AIM OF THE TASK: Please give the lines below again exactly as they stand, from the one that contains "focal_35mm: 88" up to and including the one that contains "vfov_deg: 29.8", leaving all pictures out.

RECORDED INFORMATION:
*** Begin section ***
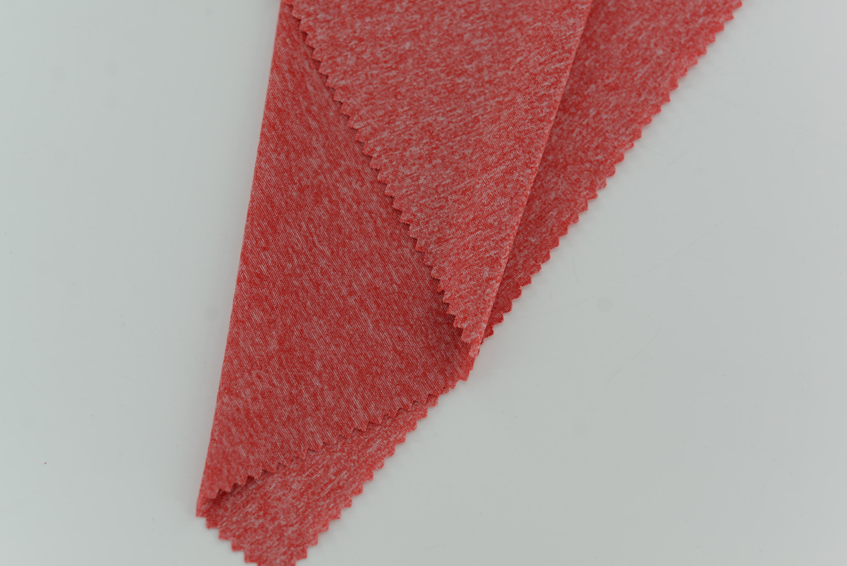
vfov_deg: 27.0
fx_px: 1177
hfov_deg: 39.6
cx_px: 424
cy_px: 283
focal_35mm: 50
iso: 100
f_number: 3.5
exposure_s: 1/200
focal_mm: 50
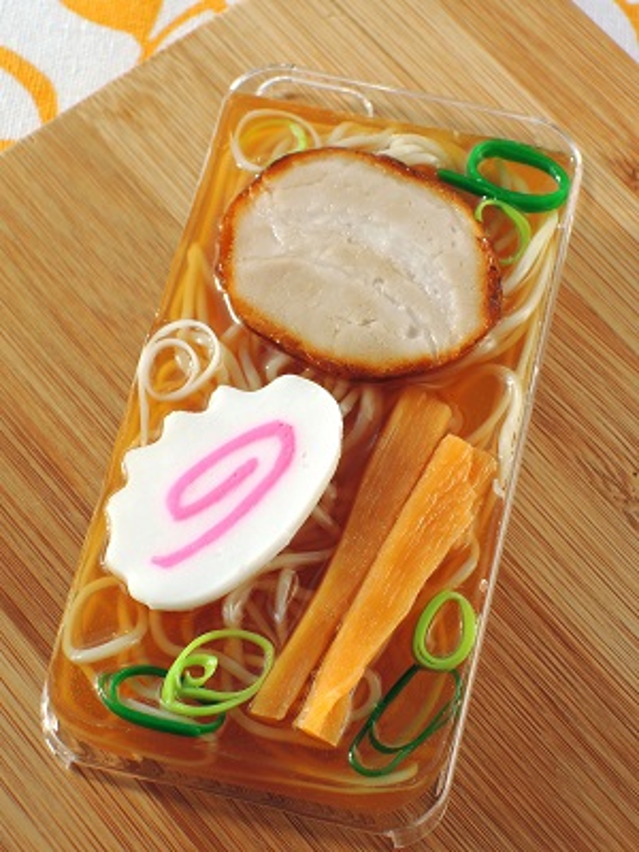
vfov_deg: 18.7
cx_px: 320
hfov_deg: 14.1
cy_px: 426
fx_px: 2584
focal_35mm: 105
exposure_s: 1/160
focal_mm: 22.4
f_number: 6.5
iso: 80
*** End section ***
*** Begin section ***
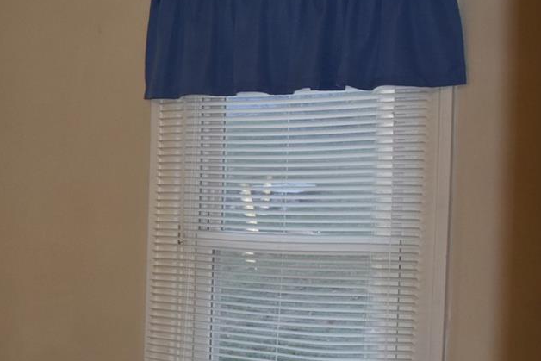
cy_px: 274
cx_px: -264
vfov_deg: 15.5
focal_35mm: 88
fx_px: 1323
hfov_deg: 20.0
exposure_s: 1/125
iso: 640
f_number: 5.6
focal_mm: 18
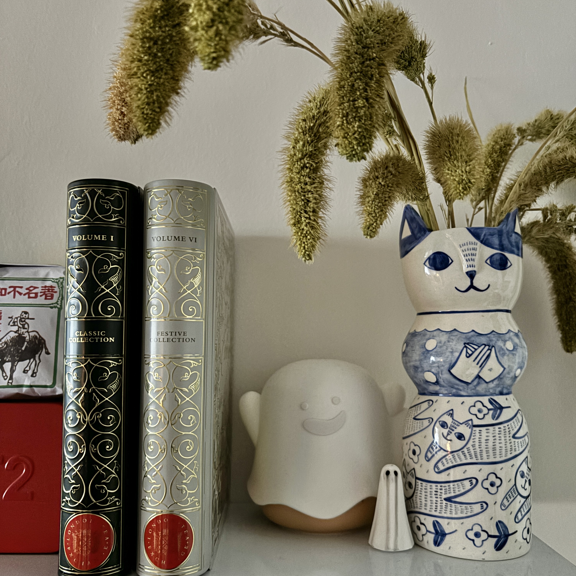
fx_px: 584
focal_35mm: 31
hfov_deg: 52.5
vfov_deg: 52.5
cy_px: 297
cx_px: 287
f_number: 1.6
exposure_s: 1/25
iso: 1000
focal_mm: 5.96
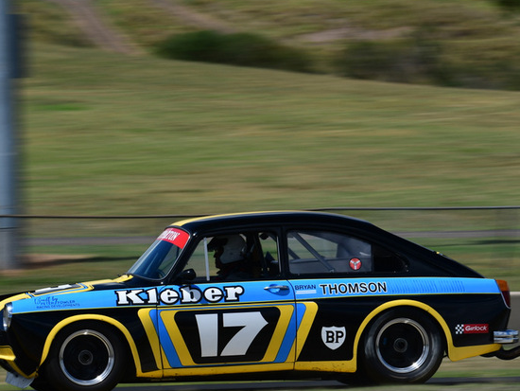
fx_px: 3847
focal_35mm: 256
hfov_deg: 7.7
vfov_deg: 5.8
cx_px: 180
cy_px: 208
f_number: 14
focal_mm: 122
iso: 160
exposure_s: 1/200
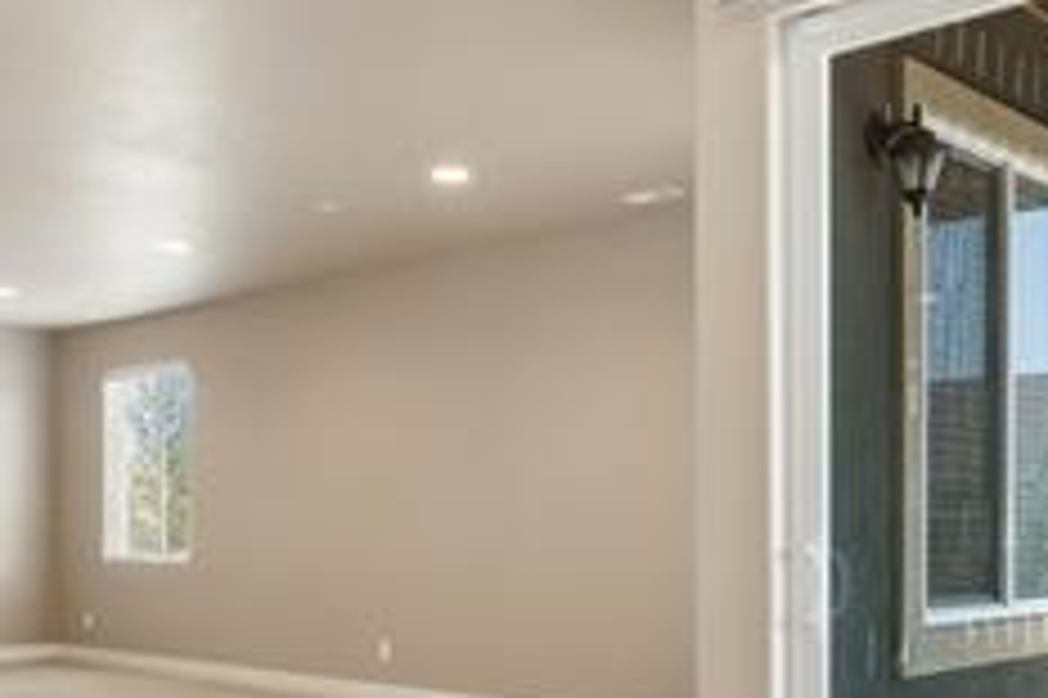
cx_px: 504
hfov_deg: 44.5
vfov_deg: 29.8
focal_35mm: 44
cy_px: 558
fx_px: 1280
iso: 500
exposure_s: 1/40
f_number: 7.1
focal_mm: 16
*** End section ***
*** Begin section ***
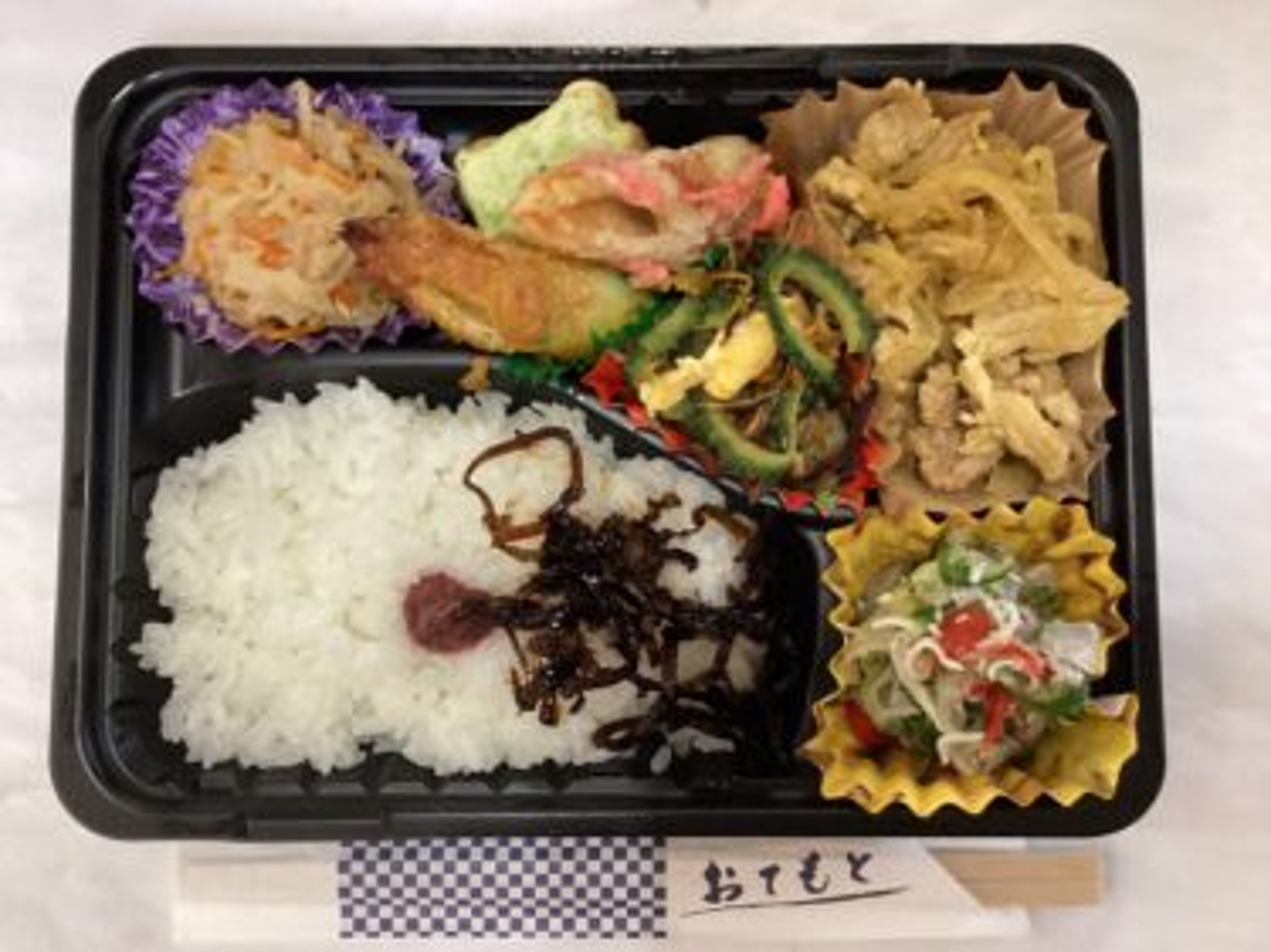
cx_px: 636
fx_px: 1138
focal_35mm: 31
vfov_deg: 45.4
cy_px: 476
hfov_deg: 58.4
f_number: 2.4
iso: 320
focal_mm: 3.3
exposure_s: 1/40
*** End section ***
TASK OUTPUT:
focal_35mm: 88
fx_px: 1323
hfov_deg: 20.0
exposure_s: 1/125
iso: 640
f_number: 5.6
focal_mm: 18
fx_px: 584
focal_35mm: 31
hfov_deg: 52.5
vfov_deg: 52.5
cy_px: 297
cx_px: 287
f_number: 1.6
exposure_s: 1/25
iso: 1000
focal_mm: 5.96
fx_px: 3847
focal_35mm: 256
hfov_deg: 7.7
vfov_deg: 5.8
cx_px: 180
cy_px: 208
f_number: 14
focal_mm: 122
iso: 160
exposure_s: 1/200
cx_px: 504
hfov_deg: 44.5
vfov_deg: 29.8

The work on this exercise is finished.